*Problem description*: Extract the material's lines word for word, starting with its first line and stopping after the line that contains "noodzaak cultureel er", with that line included.

*Data records*:
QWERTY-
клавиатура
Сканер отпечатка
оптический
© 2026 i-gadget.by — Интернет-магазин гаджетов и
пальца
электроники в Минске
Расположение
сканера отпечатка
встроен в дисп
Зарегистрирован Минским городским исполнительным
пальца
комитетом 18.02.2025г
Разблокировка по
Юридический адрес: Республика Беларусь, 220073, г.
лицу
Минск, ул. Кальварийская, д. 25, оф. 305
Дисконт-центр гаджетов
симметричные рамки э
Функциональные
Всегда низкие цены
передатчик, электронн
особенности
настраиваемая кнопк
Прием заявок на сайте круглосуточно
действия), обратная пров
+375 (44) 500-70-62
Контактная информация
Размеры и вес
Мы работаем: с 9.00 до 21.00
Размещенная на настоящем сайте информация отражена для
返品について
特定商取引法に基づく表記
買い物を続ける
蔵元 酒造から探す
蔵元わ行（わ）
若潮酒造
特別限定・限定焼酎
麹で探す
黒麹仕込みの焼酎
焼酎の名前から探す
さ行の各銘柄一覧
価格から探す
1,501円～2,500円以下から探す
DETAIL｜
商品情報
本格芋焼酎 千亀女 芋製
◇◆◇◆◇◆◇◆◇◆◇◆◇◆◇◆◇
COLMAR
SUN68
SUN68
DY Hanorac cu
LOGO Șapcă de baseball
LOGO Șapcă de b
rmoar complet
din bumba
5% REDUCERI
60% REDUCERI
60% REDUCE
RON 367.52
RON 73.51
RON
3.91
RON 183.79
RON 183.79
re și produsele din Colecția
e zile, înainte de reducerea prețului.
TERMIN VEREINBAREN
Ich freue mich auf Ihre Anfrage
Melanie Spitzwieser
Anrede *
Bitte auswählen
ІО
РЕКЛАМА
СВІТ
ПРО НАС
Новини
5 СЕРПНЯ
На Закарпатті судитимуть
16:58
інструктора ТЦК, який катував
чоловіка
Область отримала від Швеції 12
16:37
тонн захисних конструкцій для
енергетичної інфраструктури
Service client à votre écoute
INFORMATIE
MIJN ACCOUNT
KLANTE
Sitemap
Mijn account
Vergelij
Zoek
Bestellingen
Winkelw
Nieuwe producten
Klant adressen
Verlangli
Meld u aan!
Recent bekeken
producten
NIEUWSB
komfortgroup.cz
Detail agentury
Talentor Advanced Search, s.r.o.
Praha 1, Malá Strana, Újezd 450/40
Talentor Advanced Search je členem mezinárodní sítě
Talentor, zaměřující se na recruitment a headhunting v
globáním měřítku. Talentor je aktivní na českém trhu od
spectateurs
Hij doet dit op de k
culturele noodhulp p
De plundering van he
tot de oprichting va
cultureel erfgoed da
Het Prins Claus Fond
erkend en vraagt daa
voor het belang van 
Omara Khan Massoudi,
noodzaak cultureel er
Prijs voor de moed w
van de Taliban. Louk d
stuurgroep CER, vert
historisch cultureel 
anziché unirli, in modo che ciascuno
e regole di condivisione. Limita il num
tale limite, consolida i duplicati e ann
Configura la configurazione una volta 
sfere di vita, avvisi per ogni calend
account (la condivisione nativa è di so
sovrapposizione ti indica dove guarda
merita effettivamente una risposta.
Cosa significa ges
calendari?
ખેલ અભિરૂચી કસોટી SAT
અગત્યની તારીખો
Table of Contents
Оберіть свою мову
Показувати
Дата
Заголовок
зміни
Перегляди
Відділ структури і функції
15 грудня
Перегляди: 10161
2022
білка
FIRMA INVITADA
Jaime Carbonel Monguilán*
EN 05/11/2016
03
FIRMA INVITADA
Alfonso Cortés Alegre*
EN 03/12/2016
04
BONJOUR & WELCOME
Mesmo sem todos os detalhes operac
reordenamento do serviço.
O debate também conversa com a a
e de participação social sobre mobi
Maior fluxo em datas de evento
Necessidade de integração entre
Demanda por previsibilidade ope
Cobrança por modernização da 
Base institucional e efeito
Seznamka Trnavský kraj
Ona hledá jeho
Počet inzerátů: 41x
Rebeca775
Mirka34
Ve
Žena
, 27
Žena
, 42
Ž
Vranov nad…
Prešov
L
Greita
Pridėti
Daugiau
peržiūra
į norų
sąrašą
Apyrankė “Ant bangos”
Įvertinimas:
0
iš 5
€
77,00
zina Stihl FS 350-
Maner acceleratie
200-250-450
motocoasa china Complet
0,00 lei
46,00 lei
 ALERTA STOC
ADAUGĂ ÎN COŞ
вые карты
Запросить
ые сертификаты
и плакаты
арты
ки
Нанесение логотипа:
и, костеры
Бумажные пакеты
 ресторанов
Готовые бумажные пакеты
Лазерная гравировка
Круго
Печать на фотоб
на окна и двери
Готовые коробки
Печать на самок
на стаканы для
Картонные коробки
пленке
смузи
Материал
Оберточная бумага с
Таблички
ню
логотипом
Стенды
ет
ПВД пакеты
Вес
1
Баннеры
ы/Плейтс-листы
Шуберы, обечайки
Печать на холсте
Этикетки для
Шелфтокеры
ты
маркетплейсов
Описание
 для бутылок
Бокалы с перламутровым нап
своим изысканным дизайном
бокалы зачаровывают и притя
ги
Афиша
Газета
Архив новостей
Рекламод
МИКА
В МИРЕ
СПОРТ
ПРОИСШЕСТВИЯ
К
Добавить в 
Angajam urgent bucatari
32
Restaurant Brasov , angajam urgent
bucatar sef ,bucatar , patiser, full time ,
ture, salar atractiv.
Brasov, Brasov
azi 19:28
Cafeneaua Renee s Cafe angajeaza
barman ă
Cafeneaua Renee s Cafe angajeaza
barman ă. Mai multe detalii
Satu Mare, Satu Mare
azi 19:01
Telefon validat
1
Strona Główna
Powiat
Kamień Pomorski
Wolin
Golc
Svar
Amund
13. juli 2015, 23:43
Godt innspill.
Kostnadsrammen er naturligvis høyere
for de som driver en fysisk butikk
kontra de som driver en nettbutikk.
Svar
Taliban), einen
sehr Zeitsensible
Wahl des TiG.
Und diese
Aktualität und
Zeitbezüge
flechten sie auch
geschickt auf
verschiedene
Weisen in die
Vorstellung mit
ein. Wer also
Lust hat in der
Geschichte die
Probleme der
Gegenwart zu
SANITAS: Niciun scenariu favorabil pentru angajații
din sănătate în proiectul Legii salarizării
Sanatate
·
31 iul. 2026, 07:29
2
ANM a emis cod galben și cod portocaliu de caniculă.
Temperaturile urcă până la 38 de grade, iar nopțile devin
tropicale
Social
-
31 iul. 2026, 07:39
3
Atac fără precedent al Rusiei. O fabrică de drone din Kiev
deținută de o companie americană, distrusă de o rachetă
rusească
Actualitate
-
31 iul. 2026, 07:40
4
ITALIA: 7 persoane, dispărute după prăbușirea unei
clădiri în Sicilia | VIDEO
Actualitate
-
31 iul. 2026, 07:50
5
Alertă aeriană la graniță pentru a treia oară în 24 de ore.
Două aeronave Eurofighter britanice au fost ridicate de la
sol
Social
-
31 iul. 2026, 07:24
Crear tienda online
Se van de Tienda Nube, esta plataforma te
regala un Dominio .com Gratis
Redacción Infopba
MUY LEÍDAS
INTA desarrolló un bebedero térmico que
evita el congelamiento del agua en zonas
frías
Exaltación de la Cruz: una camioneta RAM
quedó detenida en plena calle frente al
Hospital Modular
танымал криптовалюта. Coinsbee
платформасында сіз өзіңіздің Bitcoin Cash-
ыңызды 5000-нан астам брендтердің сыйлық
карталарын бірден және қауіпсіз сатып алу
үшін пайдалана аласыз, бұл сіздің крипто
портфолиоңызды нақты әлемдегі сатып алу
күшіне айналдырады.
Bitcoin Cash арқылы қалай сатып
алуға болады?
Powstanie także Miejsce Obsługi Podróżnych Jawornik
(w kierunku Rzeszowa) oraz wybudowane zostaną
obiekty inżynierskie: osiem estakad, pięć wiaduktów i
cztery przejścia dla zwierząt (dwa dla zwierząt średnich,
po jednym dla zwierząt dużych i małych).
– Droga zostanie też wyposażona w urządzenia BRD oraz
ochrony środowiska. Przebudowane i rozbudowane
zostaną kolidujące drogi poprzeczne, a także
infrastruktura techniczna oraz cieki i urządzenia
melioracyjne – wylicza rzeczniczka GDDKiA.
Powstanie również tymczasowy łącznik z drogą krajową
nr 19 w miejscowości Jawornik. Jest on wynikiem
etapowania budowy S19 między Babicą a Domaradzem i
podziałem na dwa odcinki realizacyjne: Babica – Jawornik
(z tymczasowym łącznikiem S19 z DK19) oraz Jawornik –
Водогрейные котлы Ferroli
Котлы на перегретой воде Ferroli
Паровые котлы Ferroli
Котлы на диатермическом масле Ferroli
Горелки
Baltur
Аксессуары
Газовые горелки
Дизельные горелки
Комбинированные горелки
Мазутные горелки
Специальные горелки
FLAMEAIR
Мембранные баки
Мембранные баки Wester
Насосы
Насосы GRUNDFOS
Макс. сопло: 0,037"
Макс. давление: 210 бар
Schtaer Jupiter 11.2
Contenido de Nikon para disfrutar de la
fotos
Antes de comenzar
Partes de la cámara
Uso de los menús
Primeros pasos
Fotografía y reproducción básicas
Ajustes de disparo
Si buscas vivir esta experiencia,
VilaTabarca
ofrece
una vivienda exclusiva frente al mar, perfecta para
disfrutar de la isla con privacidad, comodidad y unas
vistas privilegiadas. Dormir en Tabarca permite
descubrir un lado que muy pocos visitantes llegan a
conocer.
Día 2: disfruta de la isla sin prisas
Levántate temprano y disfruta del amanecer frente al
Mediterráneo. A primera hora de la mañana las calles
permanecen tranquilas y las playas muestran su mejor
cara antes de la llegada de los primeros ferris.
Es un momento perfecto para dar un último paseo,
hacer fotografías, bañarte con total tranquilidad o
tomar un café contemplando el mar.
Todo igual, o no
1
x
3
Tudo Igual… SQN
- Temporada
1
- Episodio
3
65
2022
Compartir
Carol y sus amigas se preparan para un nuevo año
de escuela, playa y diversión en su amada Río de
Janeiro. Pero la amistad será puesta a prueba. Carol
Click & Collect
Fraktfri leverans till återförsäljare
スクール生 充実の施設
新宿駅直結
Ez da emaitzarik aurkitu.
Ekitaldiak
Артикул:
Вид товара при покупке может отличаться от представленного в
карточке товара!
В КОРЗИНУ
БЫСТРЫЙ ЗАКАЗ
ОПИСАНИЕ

*Answer to this task*:
QWERTY-
клавиатура
Сканер отпечатка
оптический
© 2026 i-gadget.by — Интернет-магазин гаджетов и
пальца
электроники в Минске
Расположение
сканера отпечатка
встроен в дисп
Зарегистрирован Минским городским исполнительным
пальца
комитетом 18.02.2025г
Разблокировка по
Юридический адрес: Республика Беларусь, 220073, г.
лицу
Минск, ул. Кальварийская, д. 25, оф. 305
Дисконт-центр гаджетов
симметричные рамки э
Функциональные
Всегда низкие цены
передатчик, электронн
особенности
настраиваемая кнопк
Прием заявок на сайте круглосуточно
действия), обратная пров
+375 (44) 500-70-62
Контактная информация
Размеры и вес
Мы работаем: с 9.00 до 21.00
Размещенная на настоящем сайте информация отражена для
返品について
特定商取引法に基づく表記
買い物を続ける
蔵元 酒造から探す
蔵元わ行（わ）
若潮酒造
特別限定・限定焼酎
麹で探す
黒麹仕込みの焼酎
焼酎の名前から探す
さ行の各銘柄一覧
価格から探す
1,501円～2,500円以下から探す
DETAIL｜
商品情報
本格芋焼酎 千亀女 芋製
◇◆◇◆◇◆◇◆◇◆◇◆◇◆◇◆◇
COLMAR
SUN68
SUN68
DY Hanorac cu
LOGO Șapcă de baseball
LOGO Șapcă de b
rmoar complet
din bumba
5% REDUCERI
60% REDUCERI
60% REDUCE
RON 367.52
RON 73.51
RON
3.91
RON 183.79
RON 183.79
re și produsele din Colecția
e zile, înainte de reducerea prețului.
TERMIN VEREINBAREN
Ich freue mich auf Ihre Anfrage
Melanie Spitzwieser
Anrede *
Bitte auswählen
ІО
РЕКЛАМА
СВІТ
ПРО НАС
Новини
5 СЕРПНЯ
На Закарпатті судитимуть
16:58
інструктора ТЦК, який катував
чоловіка
Область отримала від Швеції 12
16:37
тонн захисних конструкцій для
енергетичної інфраструктури
Service client à votre écoute
INFORMATIE
MIJN ACCOUNT
KLANTE
Sitemap
Mijn account
Vergelij
Zoek
Bestellingen
Winkelw
Nieuwe producten
Klant adressen
Verlangli
Meld u aan!
Recent bekeken
producten
NIEUWSB
komfortgroup.cz
Detail agentury
Talentor Advanced Search, s.r.o.
Praha 1, Malá Strana, Újezd 450/40
Talentor Advanced Search je členem mezinárodní sítě
Talentor, zaměřující se na recruitment a headhunting v
globáním měřítku. Talentor je aktivní na českém trhu od
spectateurs
Hij doet dit op de k
culturele noodhulp p
De plundering van he
tot de oprichting va
cultureel erfgoed da
Het Prins Claus Fond
erkend en vraagt daa
voor het belang van 
Omara Khan Massoudi,
noodzaak cultureel er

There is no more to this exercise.